I get your point, the bottom line is u still kept in touch.
Buh some don't, will eve ignore their friends on social networks.
that one is rubbish, are they with the key of marriage? What goes around will always come around
Re: Why Do People Abandon Their Single Friends After Marriage? by Babe2sure(f): 7:50am On Dec 23, 2015
tayo60:
My married friends also did the same to me.

Really? I do hear about this stuff, but it has never happened to me. That is total bullshi.t!
I understand priorities will change, some may not slide away intentionally. Some will have varied reasons for doing that.
Except you noticed the person is jealous or potential husband snatcher, it's not good to cut off because your friend is not yet married..
My married friends disturbed me more for friendship while single, and they still seek my friendship more while married. I even feel I cut off from them sef. They do more of the let's chat, let's hang out stuff.
It will so pain me if I come near experiencing such.
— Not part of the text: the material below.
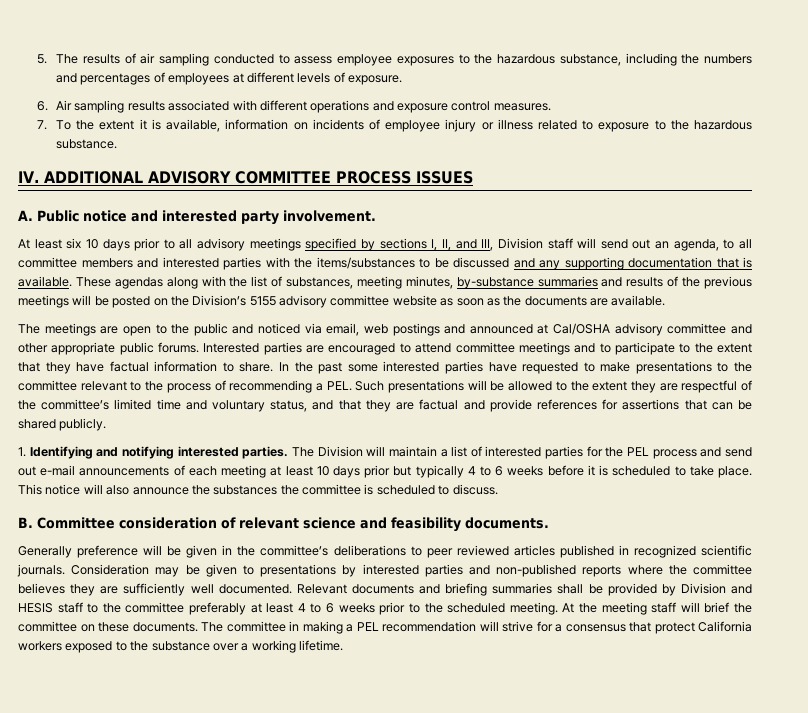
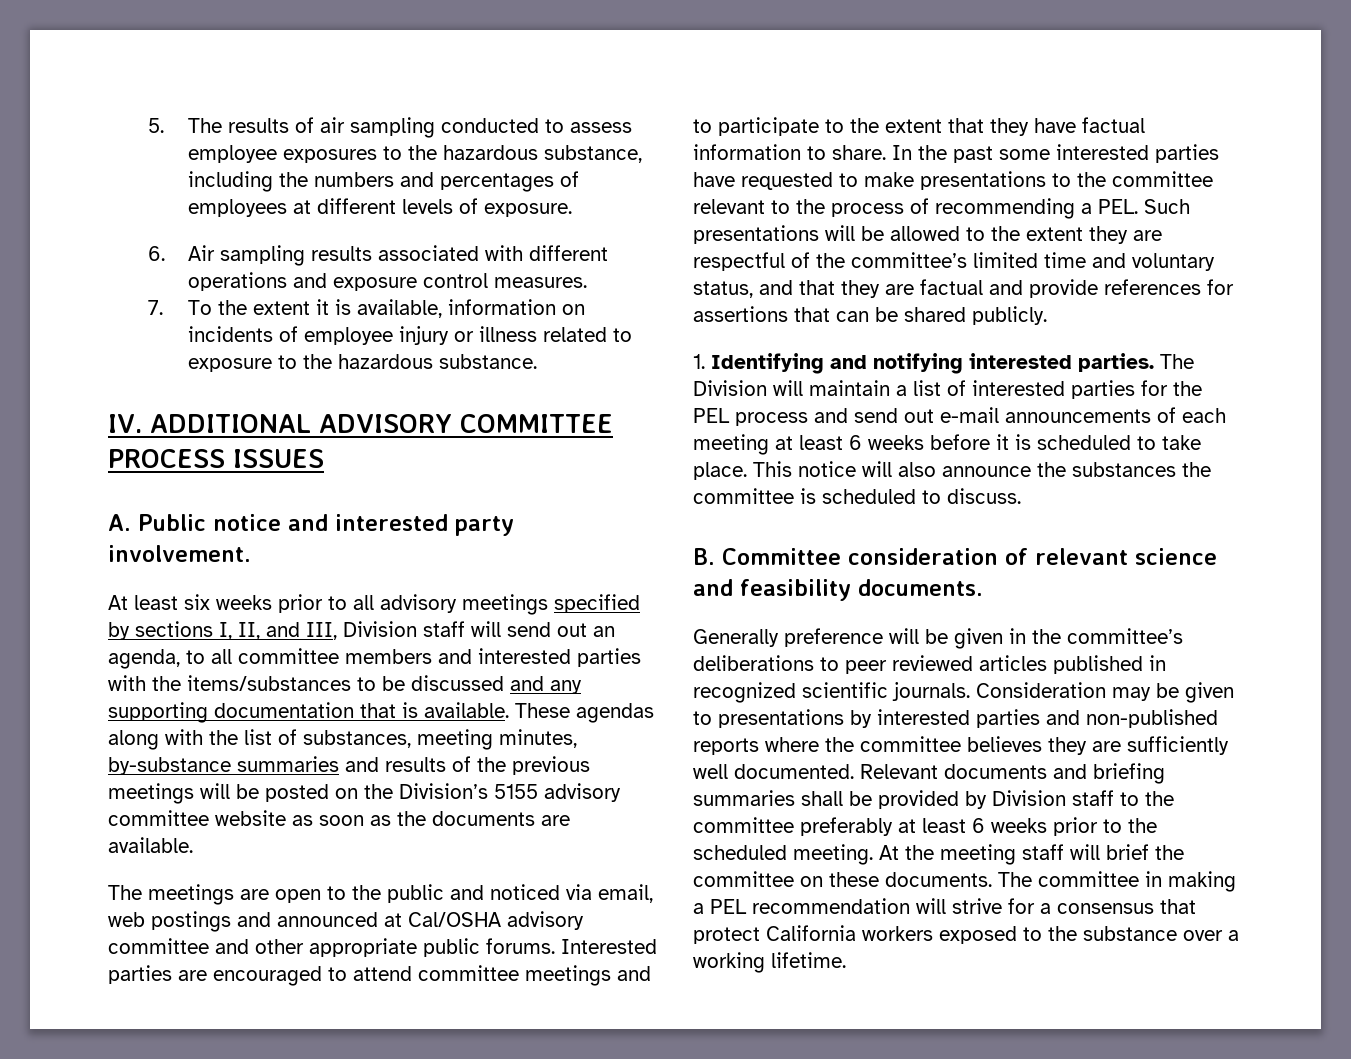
[85,239,130,251] 10 days -> [216,595,272,610] weeks
[316,465,492,478] 10 days prior but typically 4 to -> (843, 442) none
[731,584,752,594] [18,603,53,613] and HESIS -> (1066, 798) none
[297,603,322,613] 4 to -> (966, 825) none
I will delete such person, before she deletes me.
Re: Why Do People Abandon Their Single Friends After Marriage? by maryhaam(f): 8:19am On Dec 23, 2015
yomi007k:


U don miss ur boy baa? grin

abi now
Re: Why Do People Abandon Their Single Friends After Marriage? by yomi007k(m): 8:24am On Dec 23, 2015
maryhaam:
abi now


eee yaa embarassed

Boy missed u too kiss
Re: Why Do People Abandon Their Single Friends After Marriage? by eazyjay4(m): 8:27am On Dec 23, 2015
birds of a feather flock together
Re: Why Do People Abandon Their Single Friends After Marriage? by goldfish80(m): 8:29am On Dec 23, 2015
This line of thought of cutting all ties with single friends upon marriage is quite allien to me. Close friends of mine who got married still come around and hangout with the boys, esspeciallly as a man you have to keep in touch because you never can tell where the next buisness contact could come from.

1 Like

Re: Why Do People Abandon Their Single Friends After Marriage? by femi4: 8:32am On Dec 23, 2015
I don't even have friends, how did you guys do it?